WORK ORDER -> Nothing but the lines from the first line of the records below to the line holding "In environments where" belongs in the answer, copied exactly and without pictures.

[Dataset entries]
-- -- --

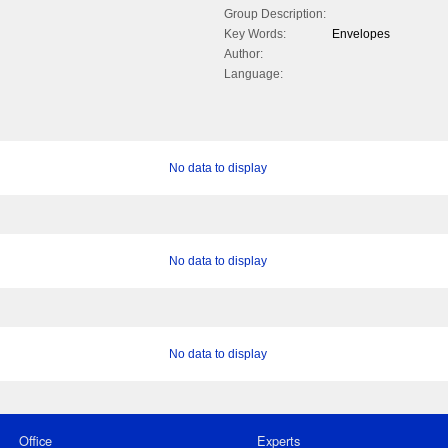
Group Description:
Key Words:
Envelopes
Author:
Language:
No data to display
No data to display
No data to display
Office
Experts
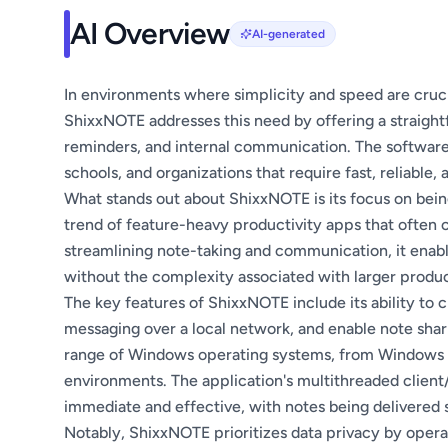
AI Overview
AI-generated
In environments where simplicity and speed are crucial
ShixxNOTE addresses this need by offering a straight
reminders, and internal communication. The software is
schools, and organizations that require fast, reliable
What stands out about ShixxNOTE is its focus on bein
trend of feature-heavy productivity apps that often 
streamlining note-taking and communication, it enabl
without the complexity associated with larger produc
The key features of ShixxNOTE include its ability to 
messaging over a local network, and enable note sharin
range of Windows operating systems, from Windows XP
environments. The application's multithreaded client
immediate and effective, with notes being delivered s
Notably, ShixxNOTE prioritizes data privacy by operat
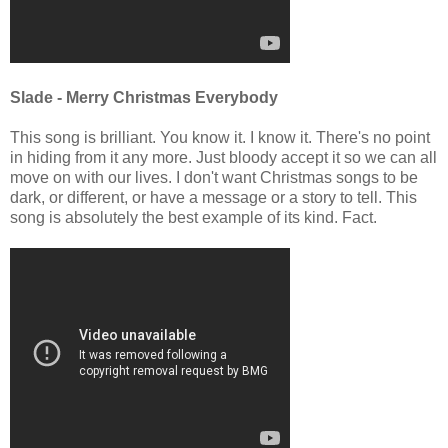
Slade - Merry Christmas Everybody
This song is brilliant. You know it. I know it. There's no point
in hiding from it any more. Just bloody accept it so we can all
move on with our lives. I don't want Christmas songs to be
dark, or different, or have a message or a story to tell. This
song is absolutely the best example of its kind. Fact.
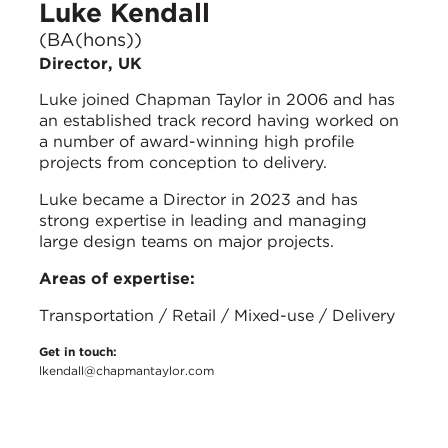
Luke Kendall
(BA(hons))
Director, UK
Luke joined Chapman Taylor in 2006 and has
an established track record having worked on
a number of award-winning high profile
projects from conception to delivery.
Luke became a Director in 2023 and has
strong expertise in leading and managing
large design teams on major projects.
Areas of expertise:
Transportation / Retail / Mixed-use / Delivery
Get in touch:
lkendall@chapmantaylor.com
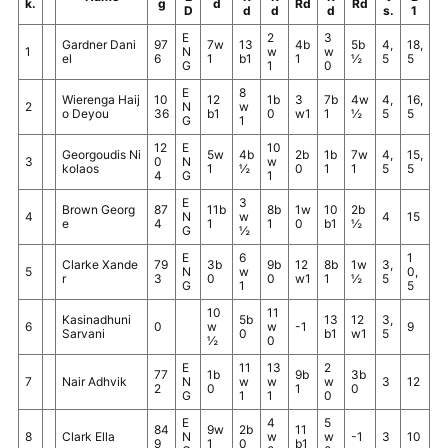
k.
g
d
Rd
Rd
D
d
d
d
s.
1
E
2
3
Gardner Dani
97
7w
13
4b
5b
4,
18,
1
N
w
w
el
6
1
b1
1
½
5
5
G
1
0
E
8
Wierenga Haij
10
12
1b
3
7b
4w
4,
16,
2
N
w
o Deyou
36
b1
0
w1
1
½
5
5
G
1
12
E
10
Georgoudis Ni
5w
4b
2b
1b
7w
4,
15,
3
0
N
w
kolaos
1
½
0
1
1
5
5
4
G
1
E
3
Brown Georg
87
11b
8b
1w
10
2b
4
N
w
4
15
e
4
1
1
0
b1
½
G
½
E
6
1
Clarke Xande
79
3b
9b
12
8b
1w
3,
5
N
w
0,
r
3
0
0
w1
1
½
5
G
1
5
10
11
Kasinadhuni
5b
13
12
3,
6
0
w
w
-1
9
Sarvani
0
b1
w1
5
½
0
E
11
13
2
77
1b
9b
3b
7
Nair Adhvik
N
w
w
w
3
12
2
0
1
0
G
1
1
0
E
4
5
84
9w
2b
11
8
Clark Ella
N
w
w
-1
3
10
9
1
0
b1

-- -- --

SOLUTION ->
Group Description:
Key Words:
Envelopes
Author:
Language:
No data to display
No data to display
No data to display
Office
Experts
AI Overview
AI-generated
In environments where simplicity and speed are crucial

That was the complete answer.